Can't find many details on google for south farm and throckley? 
I've joined north Neddies but you need to be accepted I think. Tried to join north east riders too but the email that's given to get your account activated doesn't work :/


----------



## pinklilly (22 March 2013)

Try south tyneside riders it's the biggest group.  Searching for livery around the north east seems to be like seeking gold dust.


----------



## duckling (24 March 2013)

nicole_ said:



			Tried to join north east riders too but the email that's given to get your account activated doesn't work :/
		
Click to expand...

I had the same thing, email bounced back - does anyone on here know any admins of the forum to get it fixed?


----------



## Claire0706 (25 March 2013)

Hi, I don't have numbers for a these (helpful I know) but try:

Middle Farm - Backworth (ran by Andrew Potts, also has a farm in Benton, Scaffold Hill I think it's called)
Red House Farm - New Hartley
Whitehall Farm - Cramlington
Gloucester Lodge - Blyth/Seaton Sluice
Seaton Lodge - Seaton Sluice...same people run Hall Farm in Seaton Deleval (pretty sure they have spaces)
Prestwick Mill - Ponteland


----------



## Vodkagirly (28 March 2013)

Just seen an advert for diy boxes for Pegaus centre Morpeth


----------



## leflynn (9 April 2013)

What about morpeth way if you are looking at cramlington area?

Pegasus or the gubeon?


----------



## nicole_ (12 April 2013)

were 90% moving to gosforth now so Morpeth's just a bit too far. I work in Benton so I want something closer to town now. 
Still cant find any with space! 

Does anyone know any admin on North East riders to sort their registration email out aswell?


----------



## Custard Cream (12 April 2013)

Hi, I'm the admin for NERiders, email me at dawn@equusleather.co.uk and I'll sort it out for you.


----------



## Springy (12 April 2013)

Over Benton way there is rising sun, church farm earsdon, not sure about firtree at Westmoor, seven mile is lovely there is charltons at seaton burn, then there is one at backworth and a private yard Sophii Balls at Earsdon...

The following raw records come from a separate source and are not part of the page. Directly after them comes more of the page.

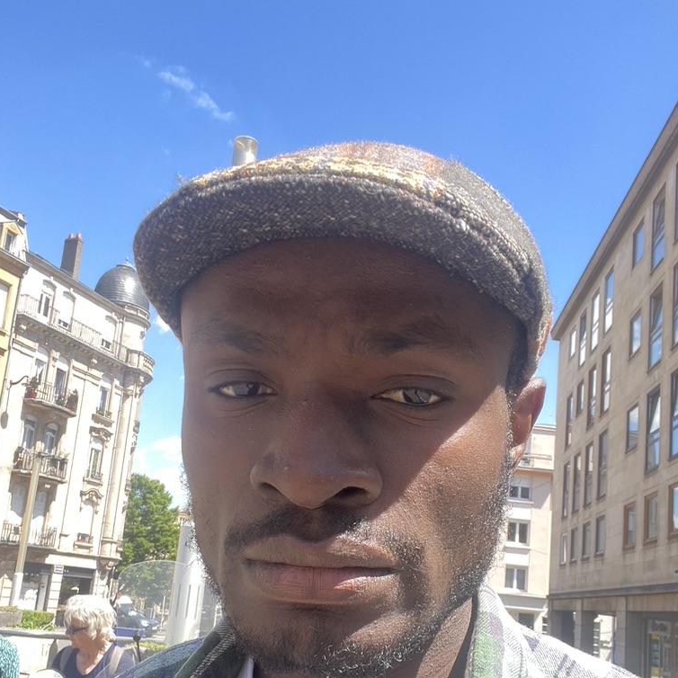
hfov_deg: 46.0
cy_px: 453
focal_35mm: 36
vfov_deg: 45.3
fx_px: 798
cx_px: 334
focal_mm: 2.71
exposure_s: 1/121
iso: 32
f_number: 2.2
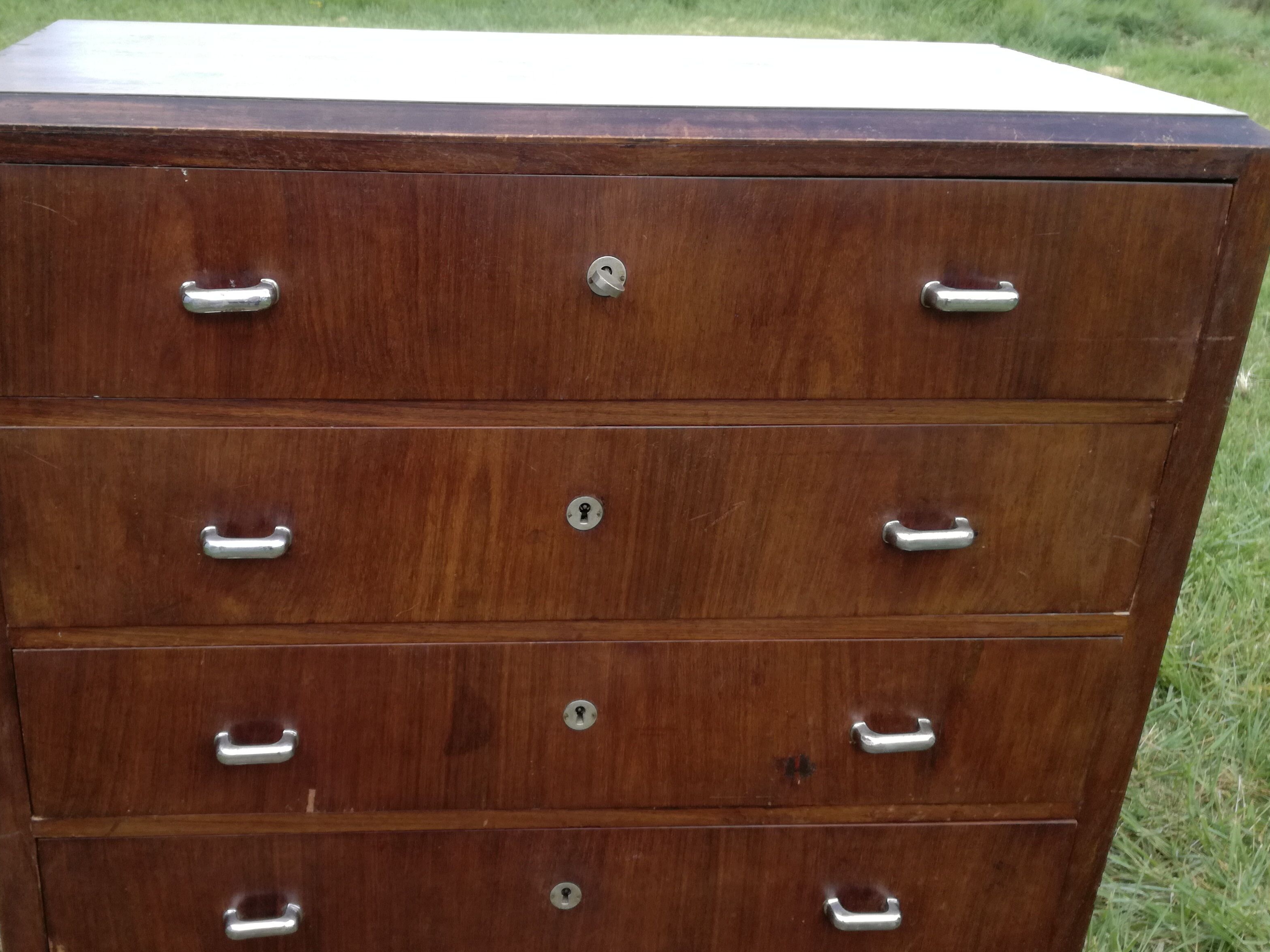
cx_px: 487
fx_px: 1321
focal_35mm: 36
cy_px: 537
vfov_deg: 39.6
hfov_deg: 50.9
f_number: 2
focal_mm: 3.79
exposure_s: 1/152
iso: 50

There is more in Northumberland too...... the spaces usually come up soon as summer grazing starts and people shuffle about a it...


----------



## Dexter (12 April 2013)

I'm outside Middlesbrough so no use! but def try the Facebook groups. I see posts all the time about livery. South Tyneside Riders is definitely the busiest


----------



## vwilliams (17 April 2013)

HI

Glenwood stud near Ponteland has spaces, 01661 886453


----------



## orionstar (21 April 2013)

Be carefull, if you move to Glenwood and your horse is a mare, you'll suddenly get the urge to have a foalie out of one of their very nice stallions


----------